2. What theories does it draw from (the authors should mention them straight out)?
· Theories in sociolinguistic ethnography - Gumperz, 1986; Hymes, 1974
· Theories in interactional sociolinguistics – Bloome et al., 2005; Green & Wallet, 1981
· Recent discussions of discourse analysis that bridge the micro and macrocontexts of student lives in and out of classrooms – Bloome & Clark, 2006; Gee, 1996
3. What "moves" does the analysis make (in terms of the particular features of language it focuses on, and the particular frames it uses = micro -macro correlations, socio-historical context, etc)?
· Interactional Unit 1 – “Warranting claims with evidence from the text is the explicit goal of the lesson”
· “an extended form of the traditional classroom conversational structure of teacher initiation followed by student response followed by teacher evaluation (IRE).”
· IRE is adaptable (student and teacher may both adapt)
· Some criticize IRE (encourages only short responses at best), but the transcripts disprove them – IRE allows “extended response and higher level thinking and argumentation” – shows that most conversational structures are adaptable
· Conclusion (unit 1) – it is important to find out how teachers and students are adapting conversational structures
· Interactional Unit 2 – “looking at Interactional Unit 1 in the context of Interactional Unit 2”
· Rather than a basic IRE, the teacher asks questions to which there may not be only one answer – instead, she asks ambiguous questions that allow the students to gain different perspectives. The teacher solicits claims from the students, but then asks them to provide evidence to back up the claims they have made.

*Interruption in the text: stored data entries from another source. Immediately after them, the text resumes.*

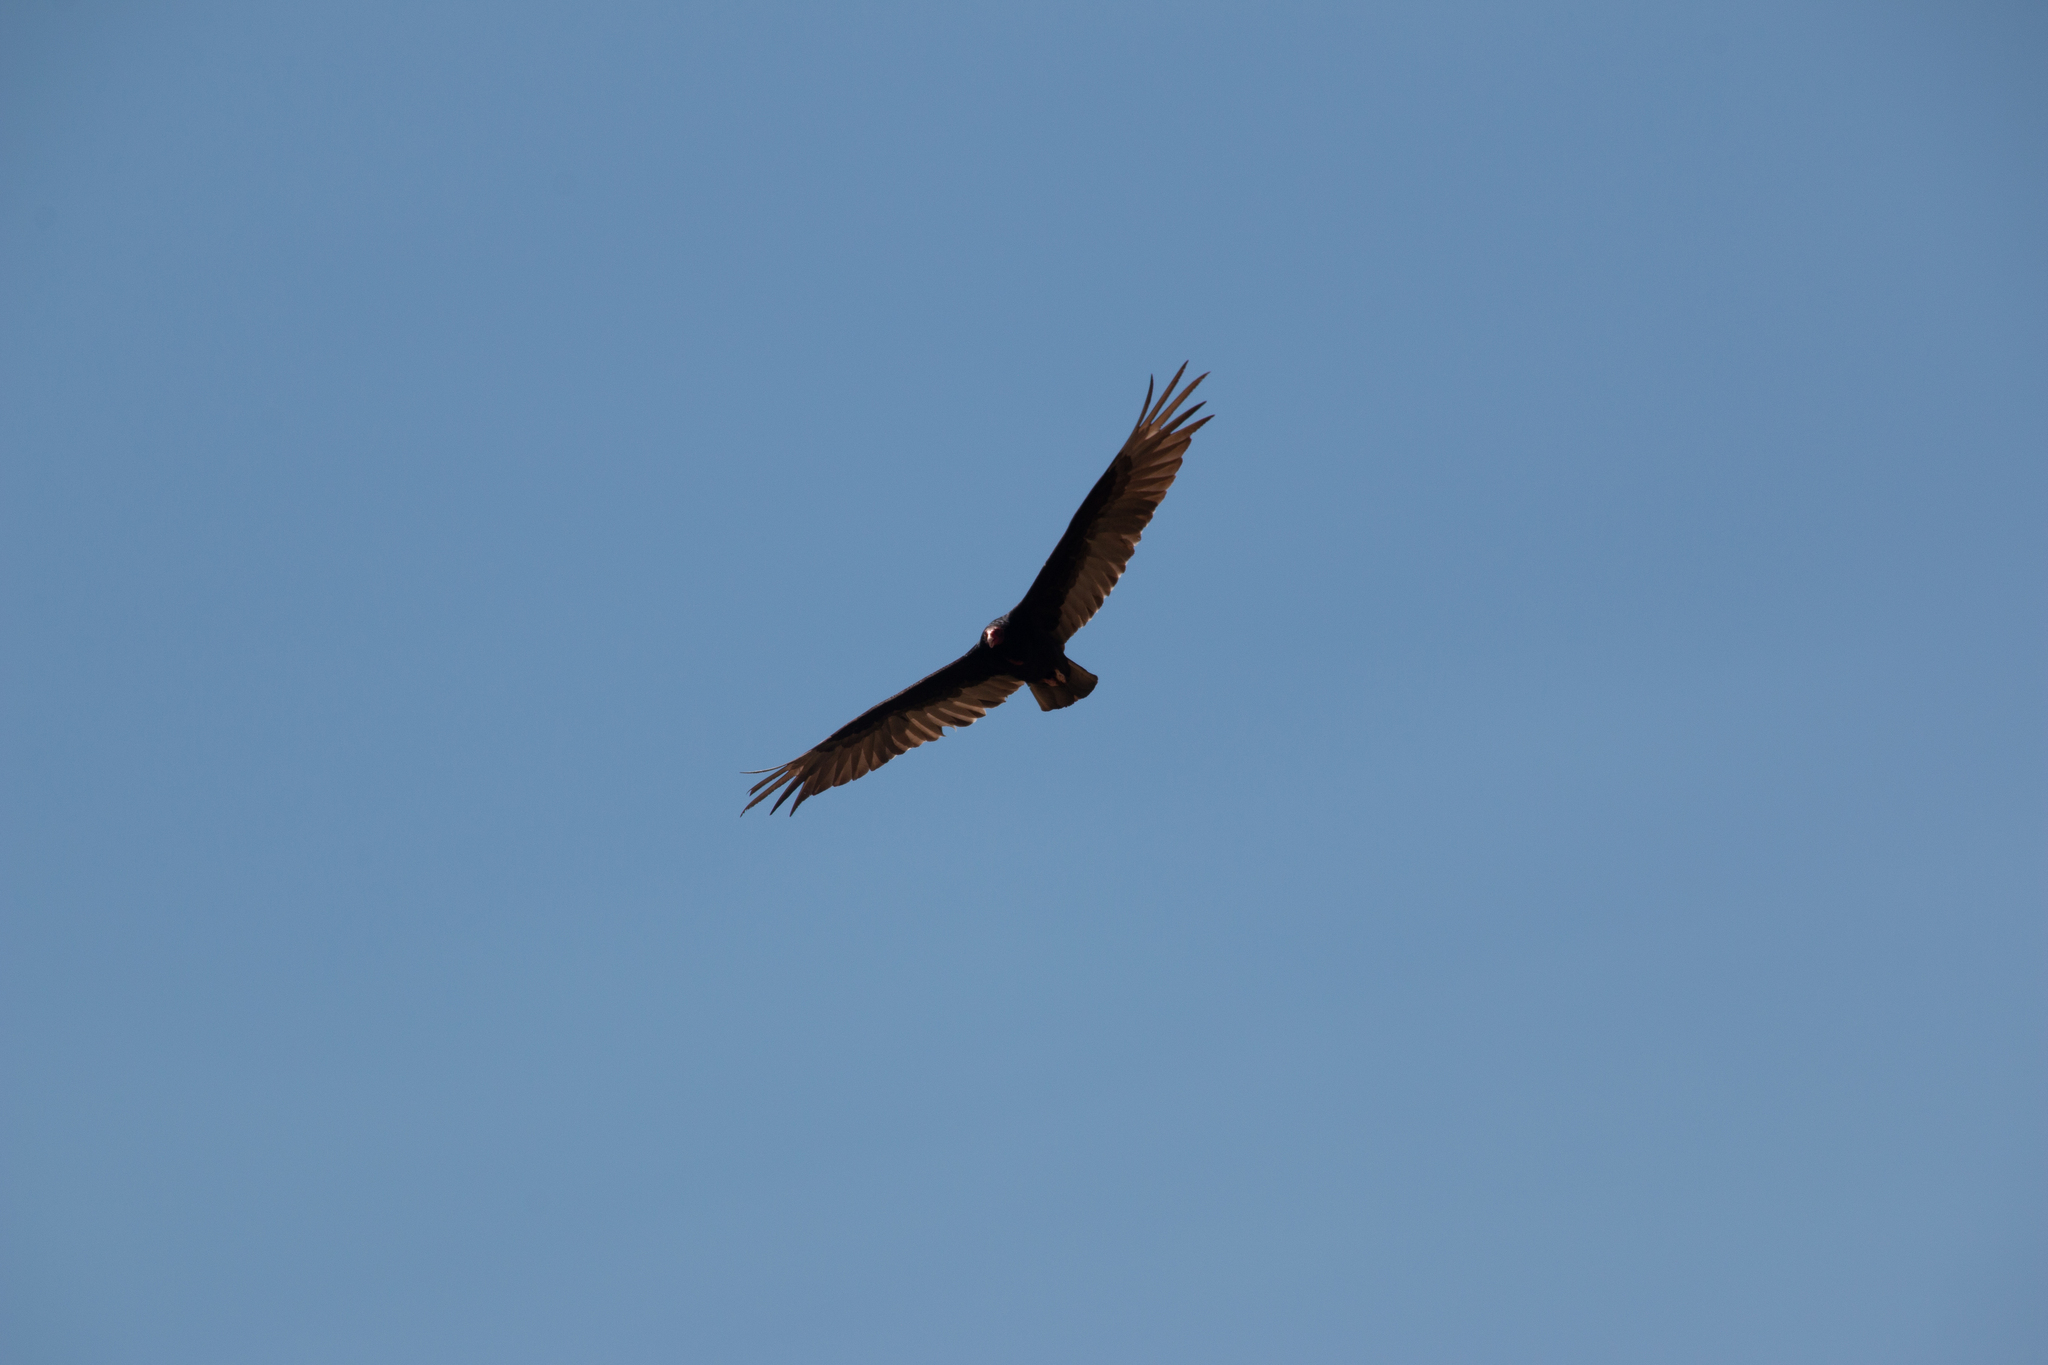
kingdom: Animalia
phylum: Chordata
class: Aves
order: Accipitriformes
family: Cathartidae
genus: Cathartes
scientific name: Cathartes aura
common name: Turkey vulture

· Opportunities from Unit 2 requires the examination of unit 3 – it’s important to use the entire conversation to gain from the context, to get a feel for what the subjects are really saying
· Unit 3 allows questions to be “refracted” – examined and recast in a different way or from someone else’s perspective. The teacher selects a different student for “permission to talk”, providing another set of learning opportunities.

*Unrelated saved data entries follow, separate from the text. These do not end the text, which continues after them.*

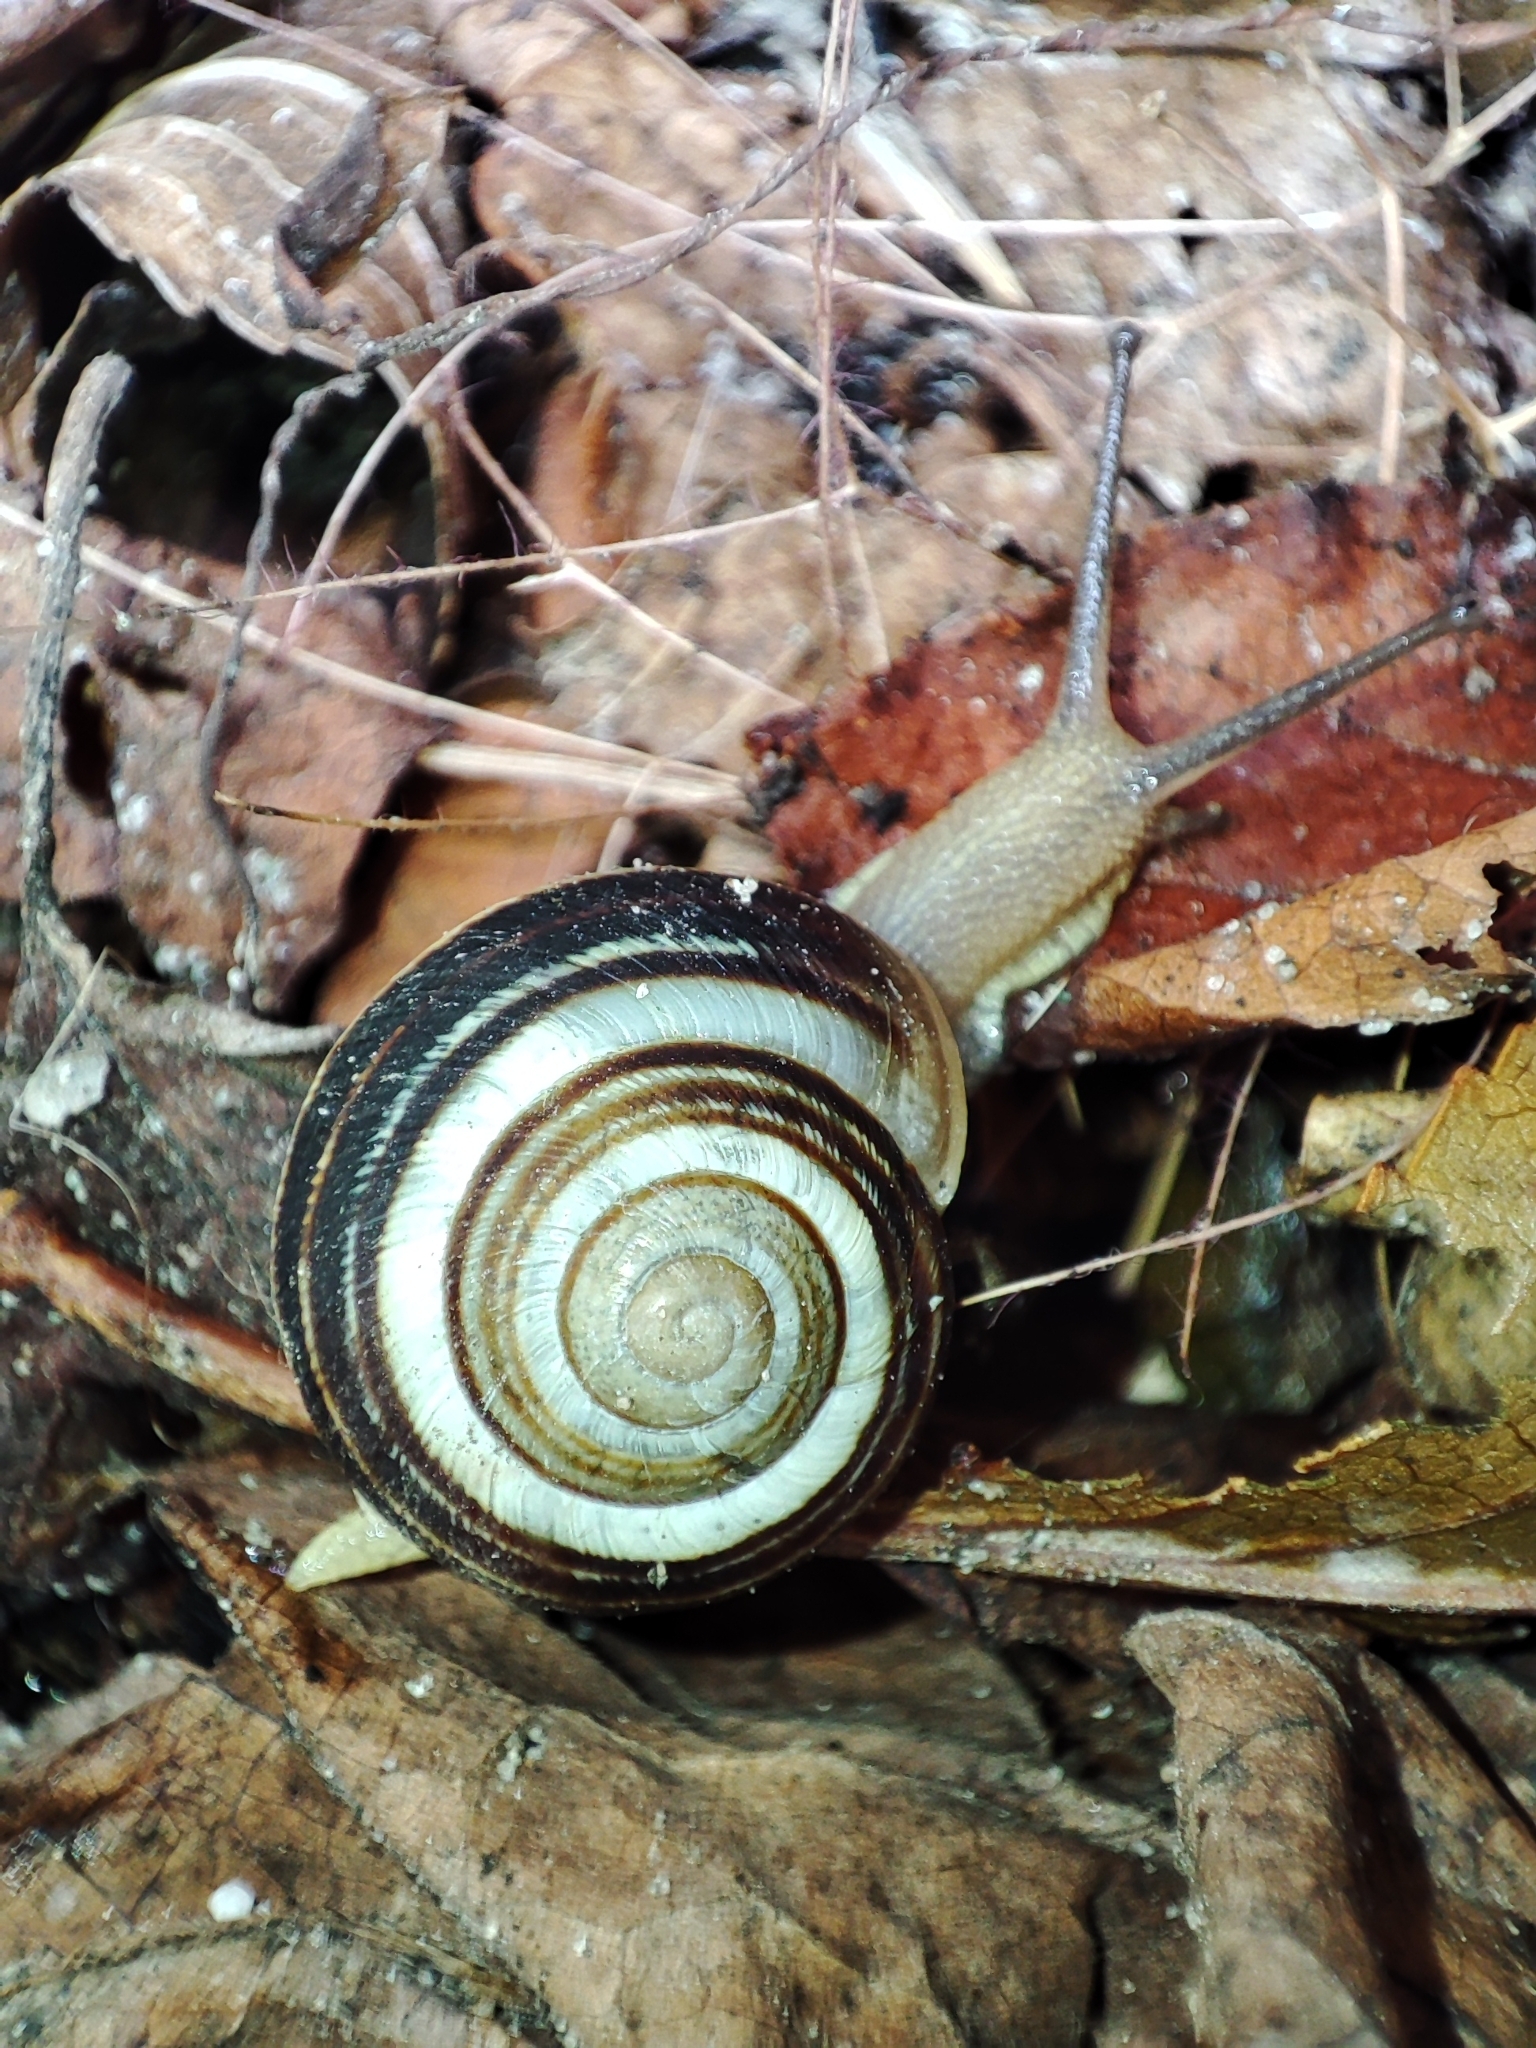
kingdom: Animalia
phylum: Mollusca
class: Gastropoda
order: Stylommatophora
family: Helicidae
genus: Caucasotachea
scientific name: Caucasotachea vindobonensis
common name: European helicid land snail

· However, the student continues her opinion and changes the direction of the conversation without prompting (provides her own evidence and feedback, refers back to the book)
· The book wasn’t the main focus of the discussion, but merely a “prop for initiating such discussion”
· Although the student initiates her own conversation, the teacher still validates her and continues with the student’s point – this proves that IRE is adaptable – none of the comments were seen as interruption
· Line-by-line analysis of this interaction helps research what happens in classrooms and how learning opportunities are created
4. How is this essay organized (name what kind of material is in each section)?
Smith organizes the essay chronologically, based on the transcript of the classroom conversation. Each section picks apart a particular piece of the conversation. She uses the findings from the first section to build the second, proves the second section by referring back to the first, and then proves the third section by referring back to her findings from the first two sections. She actually doesn’t analyze 3/4 of the transcript, because she has already proven her point and/or they do not fit her specifications for what she wants to prove.
She constantly restates her hypothesis in the context of the section of the transcript she is analyzing. By continually referring back to her point and tying it in with whatever she is saying, she makes her adaptation of the transcript more important than the transcript itself.
5. What is this kind of discourse analysis good for? or - what kind of questions can it answer?
Smith wants to prove that IRE is an ideal teaching method. Her discourse analysis focuses only on how the conversation proves what she wants to say, and ignores ways which it does not. This type of discourse analysis is good for discussing new ideas, such as controversial or new teaching methods, which are better explained in the context of the environment in which they would be used. If worded correctly, I would assume that this type of discourse analysis could answer any kind of question regarding discourse. It’s like a lawyer calling someone to questioning at a trial – by asking certain questions, they can make a person admit to something they didn’t do, or didn’t want to admit to, or provide evidence that would otherwise have been kept secret. Smith only wants to prove one thing, so she ignores a large part of the transcript to describe something she is interested in. I think that this type of analysis is necessary sometimes, but would probably be questioned by other researchers quite a bit because it is so particular to the person’s ideology and is so obviously biased.